Il faut revenir à l’objet : L’une de nos semaines « transverses » sur « l’usine du futur » a d’ailleurs tout particulièrement passionné nos étudiants. Ces projets leur permettent de découvrir de nouveaux métiers de l’industrie souvent méconnus mais très rémunérateurs. D’aller à la rencontre de l’industrie du jeu vidéo. Vers des secteurs qui sont moins classiques que la banque ou le conseil.
O. R : Comment formez-vous vos étudiants aux softskills que vous évoquez?
S. T : Nous les formons avec des coachs ou au cours d’ateliers de réflexivité et nous leur faisons passer un test MBTI. Nous leur apprenons par exemple à « vendre des idées à l’oral ». Sans oublier que les deux dernières années sont entièrement enseignées en anglais. Aujourd’hui j’aimerais qu’on puisse les former au slow management pour qu’ils sachent aussi prendre des temps longs de réflexion plutôt que de se précipiter sur des réponses toutes faites.
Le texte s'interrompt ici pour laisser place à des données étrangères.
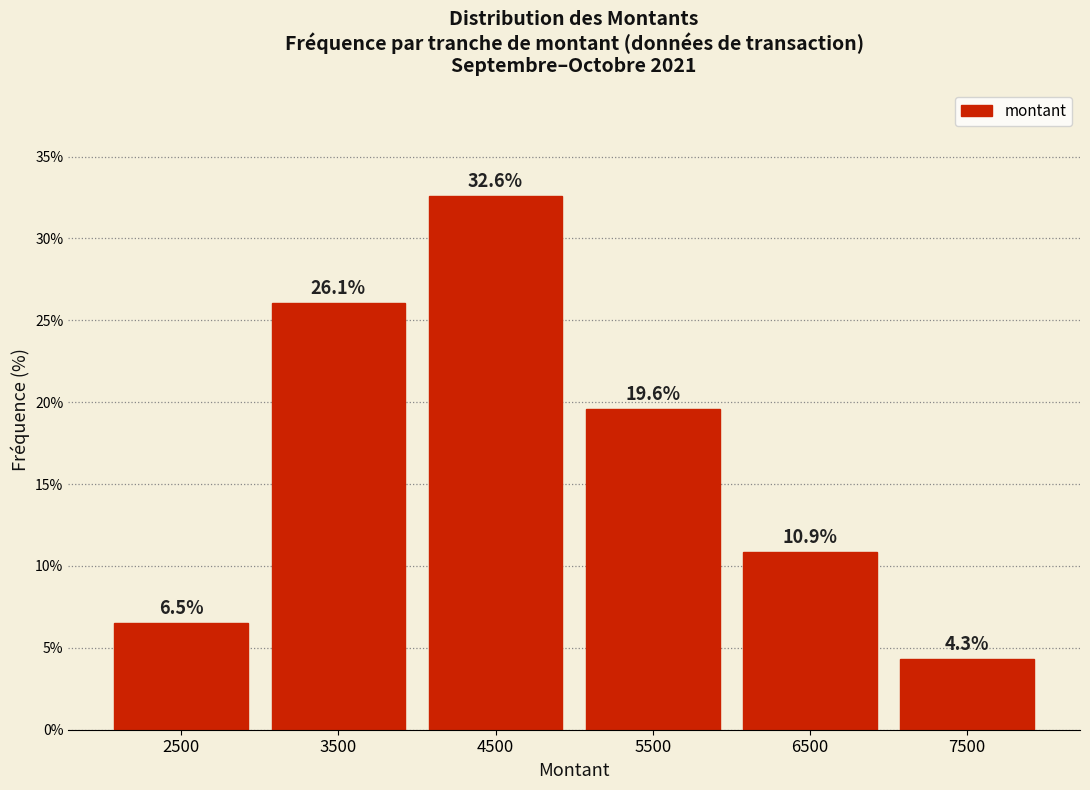

Which range on the x-axis has the tallest bar?

4000 to 5000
C’est aussi ce que demandent aujourd’hui les entreprises.
Nous leur donnons également l’occasion de maîtriser des méthodes de travail agiles, comme par exemple Scrum, qui leur serviront toute leur vie. Nous leur apprenons à apprendre parce qu’au milieu du contenu très dense que nous leur apportons, ils doivent avant tout retenir des méthodes. L’employabilité que nous devons leur apporter doit durer toute leur vie.
O. R : Vous recourez largement à ce qu’on appelle la « classe inversée ». Comment vous organisez-vous ?
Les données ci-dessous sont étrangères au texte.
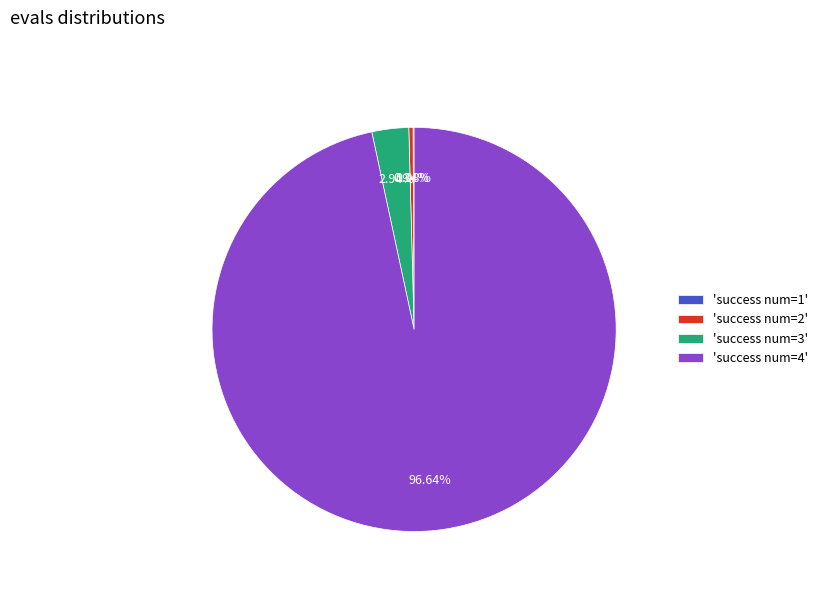

Which category accounts for the majority?

'success num=4'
S. T : Pour plus de la moitié de nos cours l’acquisition des connaissances doit se faire en dehors de la salle de cours. En amont, nous demandons à nos étudiants de lire tel ou tel chapitre d’un livre sur la finance (nous sommes abonnés à Scholarvox par exemple), de regarder des vidéos, des Moocs, etc. Autant de connaissances dont nous vérifions la bonne acquisition dès le début du cours par une séquence de test de 5 à 10 minutes. Cela correspond à la fois à une demande de nos étudiants, qui ont de plus en plus de mal à suivre des cours magistraux, et des professeurs qui peuvent mettre en application les données acquises au travers d’exercices. Nous les avons formés mais ne leur demandons pas de travailler sur une seule plateforme collaborative, Moodle ou autre, mais de choisir celle qui leur convient.
O. R : Cela leur permet aussi d’apprendre à apprendre ?
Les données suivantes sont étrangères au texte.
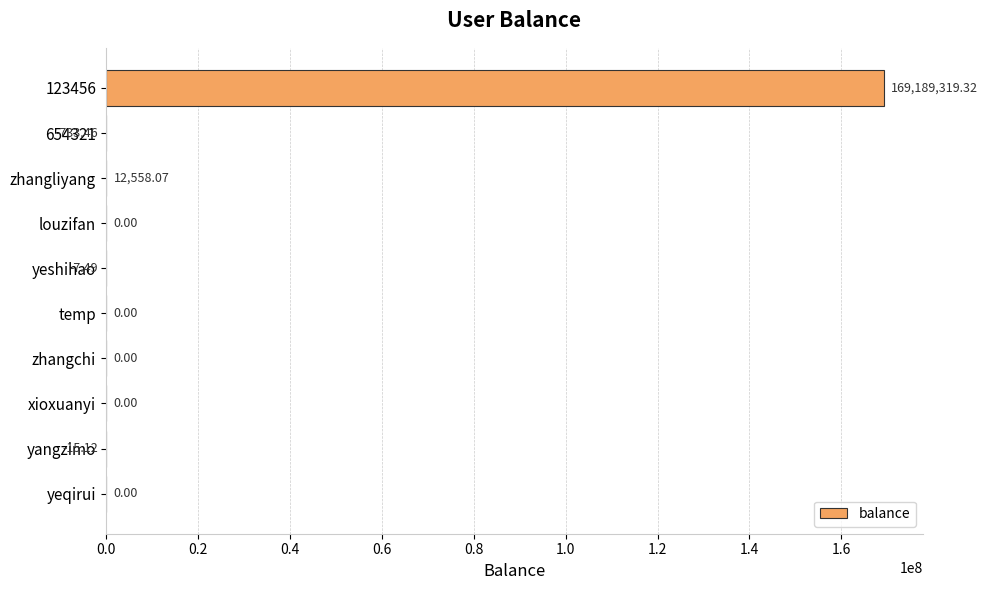

Which has a higher value, yeshihao or yangzimo?

yeshihao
S. T : Ils doivent acquérir une dimension critique vis à vis des sources, qualifier la data, la corréler. Pour leur donner le temps d’acquérir cette démarche « recherche », nous avons donc décidé de leur demander de réaliser leur mémoire non pas sur une mais deux années. Avec cinq étapes pour les forcer à s’arrêter sur des « livrables ». Cela leur servira toute leur vie dans des entreprises qui ressentent de plus en plus la nécessité d’une recherche analytique.
O. R : L’EMLV est quasiment « mono produit » avec son programme grande école. Avez-vous d’autres projets ?
S. T : Nous délivrons également un MBA « Digital Marketing Strategy » qui est un vrai MBA, c’est à dire ouvert à des cadres ayant déjà travaillé au moins cinq ans. Dans les années à venir nous pourrions délivrer d’autres diplômes de type MSc en formation initiale, notamment pour un public international. Mais pas de bachelor pour ne pas brouiller notre image.